Normally I don't do this kind of thing, but there's an Indigo Girls song that sums up how I feel. So I'll leave you, Internet-style, with song lyrics.

"Hammer And A Nail"

Clearing webs from the hovel
a blistered hand on the handle of a shovel
I've been digging too deep, I always do.
I see my face on the surface
I look a lot like narcissus
A dark abyss of an emptiness
Standing on the edge of a drowning blue.
I look behind my ears for the green
Even my sweat smells clean
Glare off the white hurts my eyes
Gotta get out of bed get a hammer and a nail
Learn how to use my hands, not just my head
I think myself into jail
Now I know a refuge never grows
From a chin in a hand in a thoughtful pose
Gotta tend the earth if you want a rose.
I had a lot of good intentions
Sit around for fifty years and then collect a pension,
Started seeing the road to hell and just where it starts.
But my life is more than a vision
The sweetest part is acting after making a decision
I started seeing the whole as a sum of its parts.
My life is part of the global life
I'd found myself becoming more immobile
When I'd think a little girl in the world can't do anything.
A distant nation my community
A street person my responsibility
If I have a care in the world I have a gift to bring.

Tuesday, July 8, 2008

where this journey started

I grew up on a small farm. My mom was vegetarian, although my dad wasn't--we ate veg around the house and we could have meat when we went out, if we wanted. We ate lots of homegrown food: eggs from our chickens, veggies from the garden.
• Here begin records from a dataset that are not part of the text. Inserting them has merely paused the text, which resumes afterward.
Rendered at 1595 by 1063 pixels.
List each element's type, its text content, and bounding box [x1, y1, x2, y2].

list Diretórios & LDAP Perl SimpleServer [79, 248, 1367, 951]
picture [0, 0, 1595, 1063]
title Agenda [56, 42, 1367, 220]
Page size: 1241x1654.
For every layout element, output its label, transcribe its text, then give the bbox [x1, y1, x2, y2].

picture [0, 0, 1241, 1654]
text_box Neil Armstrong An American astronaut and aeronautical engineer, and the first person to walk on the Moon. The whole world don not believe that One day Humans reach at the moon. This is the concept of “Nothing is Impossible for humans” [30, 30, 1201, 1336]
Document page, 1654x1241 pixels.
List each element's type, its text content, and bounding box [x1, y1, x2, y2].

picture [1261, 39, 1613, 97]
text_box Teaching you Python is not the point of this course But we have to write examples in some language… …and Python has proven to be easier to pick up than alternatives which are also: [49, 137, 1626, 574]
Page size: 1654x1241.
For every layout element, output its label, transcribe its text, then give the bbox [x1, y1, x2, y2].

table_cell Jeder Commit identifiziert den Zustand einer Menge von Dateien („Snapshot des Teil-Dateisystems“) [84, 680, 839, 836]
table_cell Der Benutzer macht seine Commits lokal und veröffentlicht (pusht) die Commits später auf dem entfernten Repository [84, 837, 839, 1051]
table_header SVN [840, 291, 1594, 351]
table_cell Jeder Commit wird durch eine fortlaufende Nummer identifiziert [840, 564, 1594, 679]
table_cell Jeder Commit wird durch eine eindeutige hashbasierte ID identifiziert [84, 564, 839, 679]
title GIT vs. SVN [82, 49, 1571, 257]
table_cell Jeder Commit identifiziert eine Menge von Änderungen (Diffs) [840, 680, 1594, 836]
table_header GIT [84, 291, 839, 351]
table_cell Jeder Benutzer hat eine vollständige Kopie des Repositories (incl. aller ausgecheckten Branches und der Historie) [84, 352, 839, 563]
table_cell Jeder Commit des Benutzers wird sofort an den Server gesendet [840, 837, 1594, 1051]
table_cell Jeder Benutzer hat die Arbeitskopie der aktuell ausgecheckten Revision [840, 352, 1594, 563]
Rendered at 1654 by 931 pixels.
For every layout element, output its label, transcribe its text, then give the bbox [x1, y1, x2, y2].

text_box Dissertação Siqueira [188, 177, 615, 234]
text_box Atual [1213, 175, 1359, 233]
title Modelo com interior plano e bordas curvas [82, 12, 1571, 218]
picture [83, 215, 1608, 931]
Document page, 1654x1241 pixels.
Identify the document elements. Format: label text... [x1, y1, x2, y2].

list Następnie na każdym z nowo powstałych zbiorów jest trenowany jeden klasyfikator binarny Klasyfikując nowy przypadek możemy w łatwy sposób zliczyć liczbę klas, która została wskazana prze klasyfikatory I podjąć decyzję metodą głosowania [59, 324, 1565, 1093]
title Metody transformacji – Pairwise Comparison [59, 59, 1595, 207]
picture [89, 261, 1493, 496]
Some of my fondest childhood memories involve eating things I found around the farm--mulberries, serviceberries, cherries when the birds didn't get them. I dug up wild onions in the yard and Mom would put them in the spaghetti sauce. We fished in our neighbors' lake and fried the little fish in cornmeal for dinner.

I remember being fascinated by all the creatures that shared our land, whether domesticated or wild.

As I got older I began to explore the origins of food, and decided on vegetarianism for the sake of the animals. I had known chickens and pigs and cows, known their personalities and intelligence and quirks. I couldn't support the needless cruelty of factory farms. My mom and stepdad opened a farm market that later became a natural food store. I began to understand that our bodies are literally made of what we eat; what better reason to nourish ourselves with healthy food?

Mom also taught me an important lesson: healthy doesn't have to taste bad. She had (still has) some kind of magic in the kitchen. I remember so many thrown-together "stuff in a pot" dinners that were always delicious.

I was never expected to do more than take care of my responsibilities and not to get in trouble. My parents were willing to let me make my own choices and to support them wholeheartedly, and for that I am eternally thankful.


Returning to this lifestyle seems so natural to me. It's where my heart has always been.